I. Discovery & Analysis

Core Strength Marketing’s signature brand strategy discovery process includes an an efficient yet thorough review of the three spheres of business that impact brand strategy and positioning.



Internal Review
A vital aspect of the CSM discovery process and what differentiates us from a more typical marketing communications firm is how closely we look within your business: business and sales goals, sales history, past and current marketing activity, company culture, organizational structure, processes and information flow, product and service offerings, pricing, and performance metrics. We examine all the internal factors that define who you are, how you perform, what you offer and how you measure results. A critical part of brand strategy is the company’s ability to consistently deliver on the brand promise. This can only be ascertained by a close look at the company’s culture and operations.

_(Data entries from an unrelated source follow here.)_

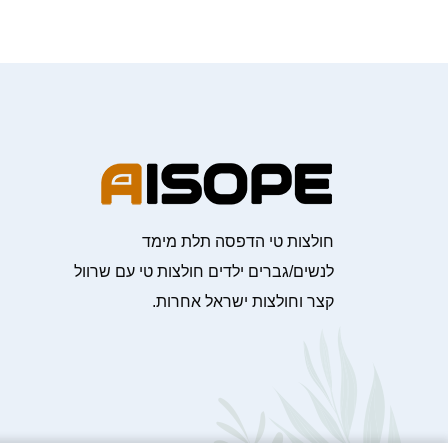
חולצות טי הדפסה תלת מימד
לנשים/גברים ילדים חולצות טי עם שרוול
קצר וחולצות ישראל אחרות.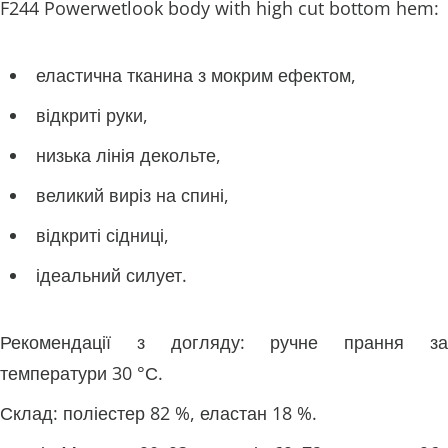
F244 Powerwetlook body with high cut bottom hem:
еластична тканина з мокрим ефектом,
відкриті руки,
низька лінія декольте,
великий виріз на спині,
відкриті сідниці,
ідеальний силует.
Рекомендації з догляду: ручне прання за
температури 30 °С.
Склад: поліестер 82 %, еластан 18 %.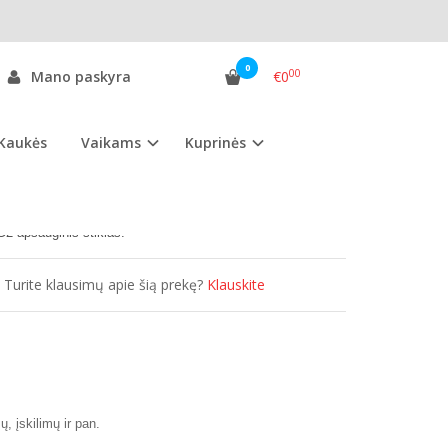
0
00
Mano paskyra
€0
Kaukės
Vaikams
Kuprinės
as:
LGG2AES
ekis:
Išparduota
G2
apsauginis stiklas.
Turite klausimų apie šią prekę?
Klauskite
, įskilimų ir pan.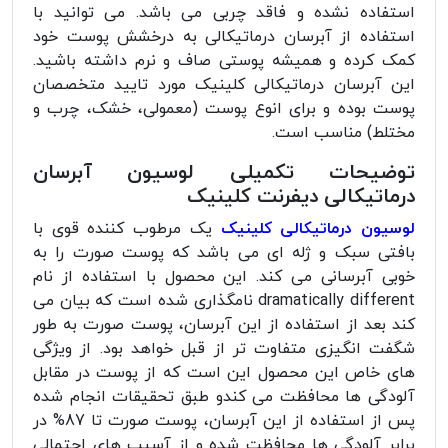
استفاده نشده و فاقد چربی می باشد. می توانید با
استفاده از آبرسان درماتیکالی به درخشش پوست خود
کمک کرده و همیشه پوستی صاف و نرم داشته باشید.
این آبرسان درماتیکالی کلینیک مورد تایید متخصصان
پوست بوده و برای انوع پوست (معمولی، خشک، چرب و
مختلط) مناسب است.
توضیحات تکمیلی لوسیون آبرسان
درماتیکالی دیفرنت کلینیک
لوسیون درماتیکالی کلینیک
یک مرطوب کننده قوی با
بافتی سبک و ژله ای می باشد که پوست صورت را به
خوبی آبرسانی می کند. این محصول با استفاده از نام
dramatically different نامگذاری شده است که بیان می
کند بعد از استفاده از این آبرسان، پوست صورت به طور
شگفت انگیزی متفاوت تر از قبل خواهد بود. از ویژگی
های خاص این محصول این است که از پوست در مقابل
آلودگی ها محافظت می کندو طبق تحقیقات انجام شده
پس از استفاده از این آبرسان، پوست صورت تا 87% در
برابر آلودگی ها محافظت شده و از آسیب های احتمالی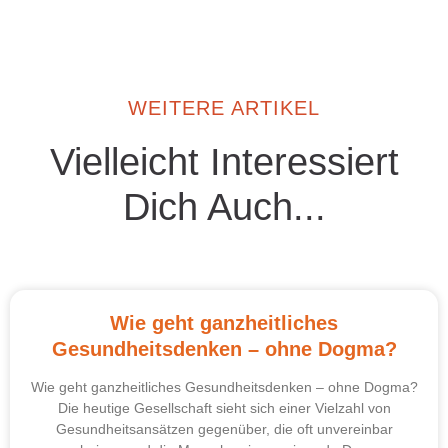
WEITERE ARTIKEL
Vielleicht Interessiert
Dich Auch...
Wie geht ganzheitliches
Gesundheitsdenken – ohne Dogma?
Wie geht ganzheitliches Gesundheitsdenken – ohne Dogma?
Die heutige Gesellschaft sieht sich einer Vielzahl von
Gesundheitsansätzen gegenüber, die oft unvereinbar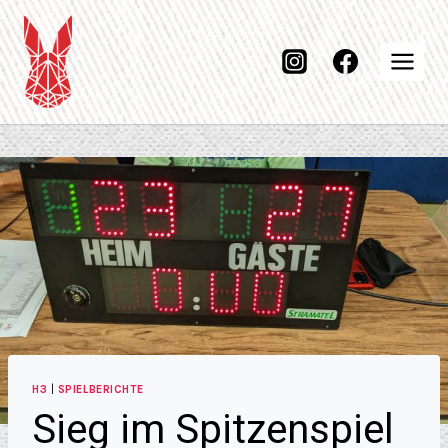
H3
|
SPIELBERICHTE
Sieg im Spitzenspiel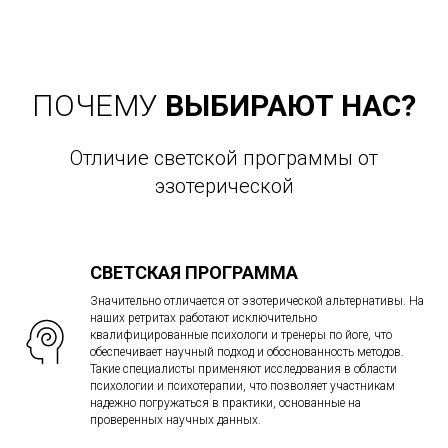
ПОЧЕМУ
ВЫБИРАЮТ НАС?
Отличие светской программы от
эзотерической
СВЕТСКАЯ ПРОГРАММА
Значительно отличается от эзотерической альтернативы. На
наших ретритах работают исключительно
квалифицированные психологи и тренеры по йоге, что
обеспечивает научный подход и обоснованность методов.
Такие специалисты применяют исследования в области
психологии и психотерапии, что позволяет участникам
надежно погружаться в практики, основанные на
проверенных научных данных.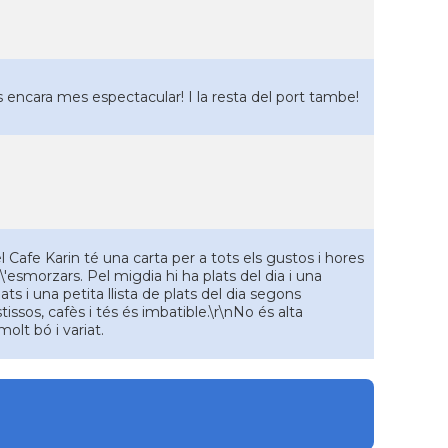
 és encara mes espectacular! I la resta del port tambe!
el Cafe Karin té una carta per a tots els gustos i hores
'esmorzars. Pel migdia hi ha plats del dia i una
s i una petita llista de plats del dia segons
issos, cafès i tés és imbatible.\r\nNo és alta
lt bó i variat.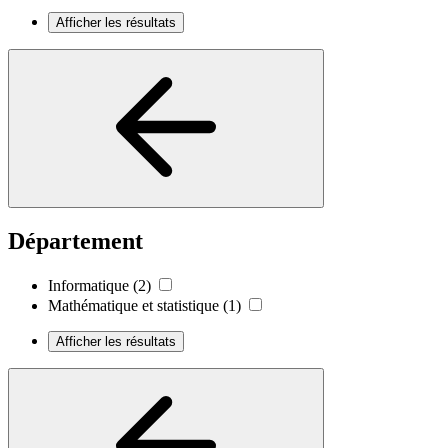
Afficher les résultats
Département
Informatique
(2)
Mathématique et statistique
(1)
Afficher les résultats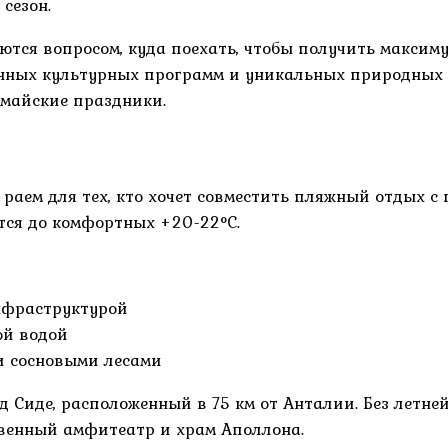
сезон.
ются вопросом, куда поехать, чтобы получить максим
нных культурных программ и уникальных природных 
 майские праздники.
раем для тех, кто хочет совместить пляжный отдых с
ется до комфортных +20-22°C.
нфраструктурой
ой водой
и сосновыми лесами
д Сиде, расположенный в 75 км от Анталии. Без летне
венный амфитеатр и храм Аполлона.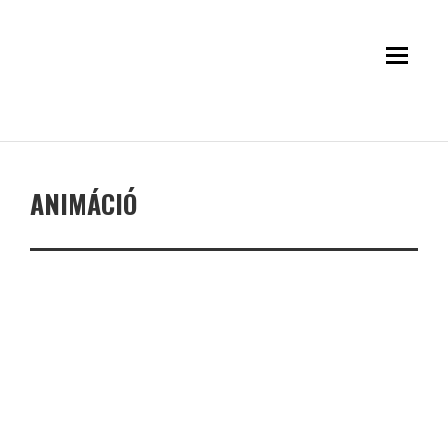
ANIMÁCIÓ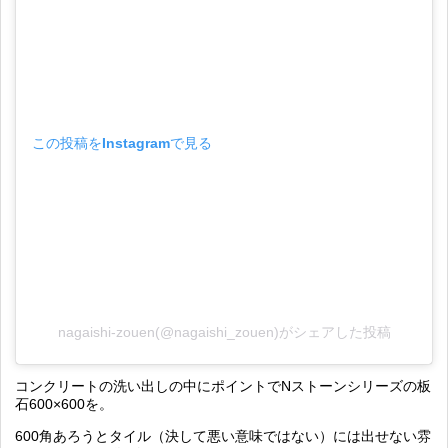
この投稿をInstagramで見る
nagaishi-zouen(@nagaishi_zouen)がシェアした投稿
コンクリートの洗い出しの中にポイントでNストーンシリーズの板
石600×600を。
600角あろうとタイル（決して悪い意味ではない）には出せない雰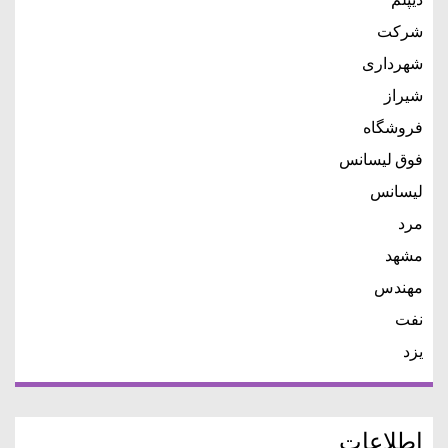
شرکت
شهرداری
شیراز
فروشگاه
فوق لیسانس
لیسانس
مرد
مشهد
مهندس
نفت
یزد
اطلاعات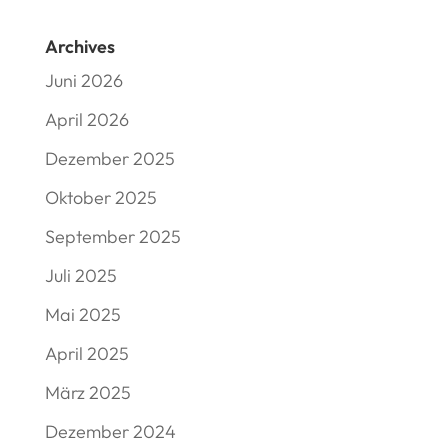
Archives
Juni 2026
April 2026
Dezember 2025
Oktober 2025
September 2025
Juli 2025
Mai 2025
April 2025
März 2025
Dezember 2024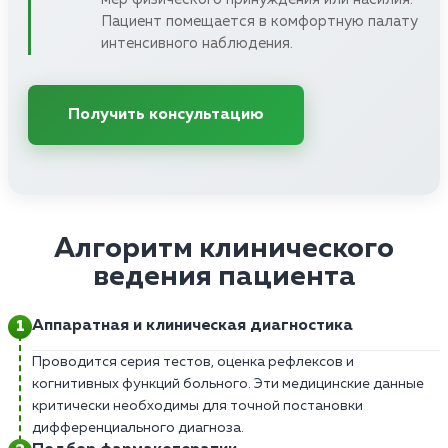
Пациент помещается в комфортную палату
интенсивного наблюдения.
Получить консультацию
Алгоритм клинического
ведения пациента
Аппаратная и клиническая диагностика
Проводится серия тестов, оценка рефлексов и
когнитивных функций больного. Эти медицинские данные
критически необходимы для точной постановки
дифференциального диагноза.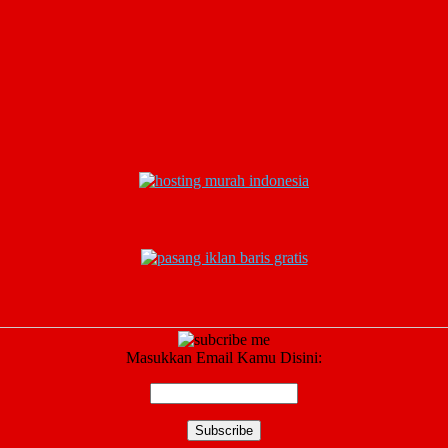
Masukkan Email Kamu Disini: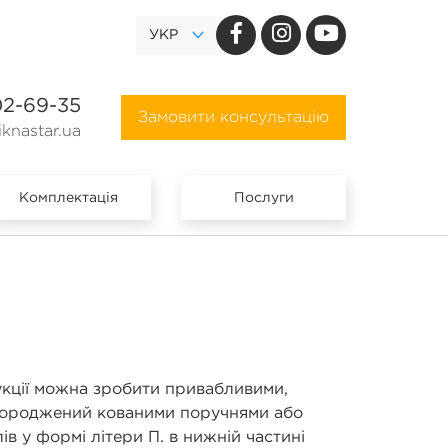
УКР
02-69-35
Замовити консультацію
knastar.ua
Комплектація
Послуги
укції можна зробити привабливими,
огороджений кованими поручнями або
 у формі літери П. в нижній частині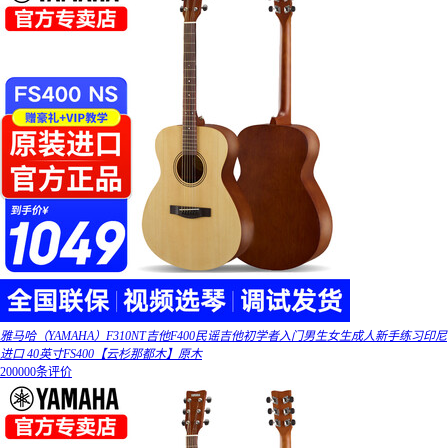
雅马哈（YAMAHA）F310NT吉他F400民谣吉他初学者入门男生女生成人新手练习印尼
进口 40英寸FS400【云杉那都木】原木
200000条评价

Competition & the Marketplace
The discovery process also includes an examination of your direct and indirect competition. Through an examination of their marketing communications, we observe their positioning and brand strategies. Understanding competitive positioning and brand strategies is vital to formulating a strategy that differentiates our clients and is built on a platform they can own. Utilizing available secondary research or by conducting primary research as needed, gathering market intelligence regarding direct competitor performance, market share, and perceptions within the marketplace. This phase of discovery also includes an examination of overall marketplace trends-social and economic- that have a bearing on company performance, target market receptivity and positioning and brand strategy.

Customers and Prospects
Discovery also includes a close examination of your customers and your prospects. Demographic and psychographic attributes are taken into consideration. Who buys from you? Who doesn’t? How are they alike? How are they different? What is the purchase decision-making process? Why do prospects not award the business to you? Who are they choosing? Why? Understanding your prospects and customers, how they perceive and position our clients and the competition, what motivates and influences their purchase decision, are all critical to understanding what brand strategy will be appealing and compelling.


II. Optimum Positioning Opportunity (OPO)TM

The discovery and analysis of those 3 spheres of influence, your business, your competition and the marketplace, your customers and prospects, leads to an area of overlap. That overlap is the identification of a promise

  • that your business can deliver on and that you can own,
  • that your competitors either can’t own or can but don’t,
  • that the market, your customers and your prospects will value.

That is your Optimum Positioning Opportunity, the foundation of your brand platform.

Brand Platform

Once we have identified the company OPO. , CSM refines it and finds the most impactful and precise language to communicate the brand and its positioning. The brand platform incorporates both the denotative and the connotative aspects of brand positioning strategy. Such considerations as tone of voice and personality are important components that will greatly influence an integrated marketing communication campaign. The brand platform will tie directly into the company mission, vision and culture, and will be expressed in the tagline, graphic imagery and all internal and external communications.

Brand Integration

Every associate, every employee, every communication either enhances or detracts from a company’s brand. That is why we believe that the brand strategy affects every job description, every operational process, and every communication. At CSM, when needed, we write or revise our clients’ operations manuals, associate handbooks, customer care guidebooks, and of course, ads, press releases, brochures, web sites, etc-all centered around the client’s brand platform. The brand becomes the aggregate experience a customer has interacting with a company. That customer’s expectations are set by the communicated brand promise. Every employee should understand the company brand promise and their role in delivering on that promise.